M. is handling it all in stride, which for him is odd. He decided that she will be cremated, that her ashes will be divided in two; half being sprinkled in our iris garden, and the other half secretly interred in the garden outside her favourite cafe near her former apartment. I find this odd, and a little off-putting. Half of the woman will be in the garden outside the kitchen window, where feral cats dig and amber ants work and build. It doesn't seem...in keeping with her character? But, M. says that he doesn't know what state of mind he'll be in when the inevitable comes to pass. If he's feeling sentimental, he will be sentimental about where she goes. If he focuses on the less stellar moments of her past, he might put her somewhere convenient. This is how he is with his mother, up and down. It's always been this way, and it confuses me. To me, making any kind of decision based solely on an emotion is a mistake. Emotions are interchangeable, the weather of humans.
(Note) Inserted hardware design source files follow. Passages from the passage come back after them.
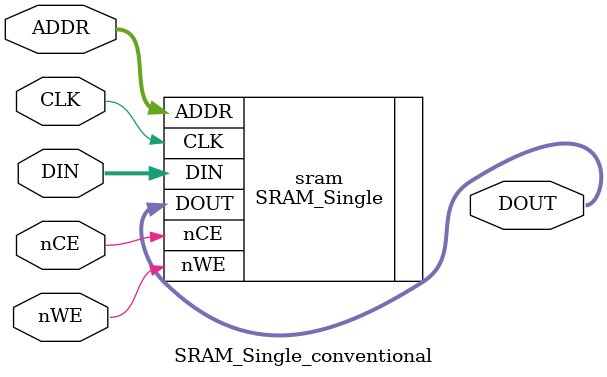
<source format=v>
`include "testdrive_system.vh"

module SRAM_Single_conventional (
	input					CLK,	// clock
	input					nCE,	// chip enable (active low)
	input					nWE,	// write enable (active low)
	input	[6:0]			ADDR,	// address
	input	[31:0]			DIN,	// data input
	output	[31:0]			DOUT	// data output
);

// definition & assignment ---------------------------------------------------

// implementation ------------------------------------------------------------
SRAM_Single #(
	.ADDR_WIDTH		(7),
	.DATA_WIDTH		(32)
) sram (
	.CLK			(CLK),
	.nCE			(nCE),
	.nWE			(nWE),
	.ADDR			(ADDR),
	.DIN			(DIN),
	.DOUT			(DOUT)
);

endmodule

</source>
So, it's a death watch, or perhaps a death wait, and it's morbid and sad, but given her advanced years it's not completely overwhelming. It's more frustrating than anything, not knowing when the call will come, or what plans we can make. M. has not been close to her for so long that I think he just wants it over, the responsibility and the strain of feeling unloved and unvalued for his entire life. He loves her, even understands her, but she has never been a warm mother, not the kind who would hold him when he needed her to. She was always careful about herself, didn't show too much or let anyone get too close. It made their relationship polite, but distant at best. It's tough watching him struggle with what he feels about her. He wanted so badly for her to be his mum, but he got the mother of all mothers instead.

I feel tired, today. I watched the American VP debate last night when I really should have been watching the Canadian debates. What is it about the American political climate which makes it seem more interesting? I need to be more concerned about what is going on in my backyard, since I don't plan on becoming American any time soon. Apparently, the debates here were far better, in that they were engaging and explosive, than the rival. Watching Palin speak made my head hurt. If there was a drinking game where you took a swig whenever she used the word 'maverick' or 'nucular', rather than the correct term, I would have been hammered by the end of it. What's with that ridiculous 'maverick' reference? Do they think anyone is buying that? If her father is a school teacher, why can't she pronounce nuclear? She came off like a PTA mom visiting the big city. I know she's brighter than we think she is, but she comes off like an amateur. If I were an American, I wouldn't want a hockey mom running the show. I'd want a leader who is a politician with strong diplomatic skills and a decent head on their shoulders. Leave the lipstick, the hockey, the maverick mumbo-jumbo and the 'he fought in the war so he's earned the right to be president' crap at home. None of that means much when you're dealing with real issues. She was a product on that podium. Biden was a leader. But, again, I should have been watching the Canadian debates. It's obviously more important for me.

I need sex and chocolate. Not necessarily in that order.

-*later*-

Have had one Snickers bar and one roll around the bed with M. while the trees howled outside and the sun tried to peek through the curtains to catch the matinee. I am feeling something close to fulfilled, sweetened and filled with love. No one has died, and the sun is still shining. The tension has melted all over the sheets, and I'm feeling good about doing the laundry.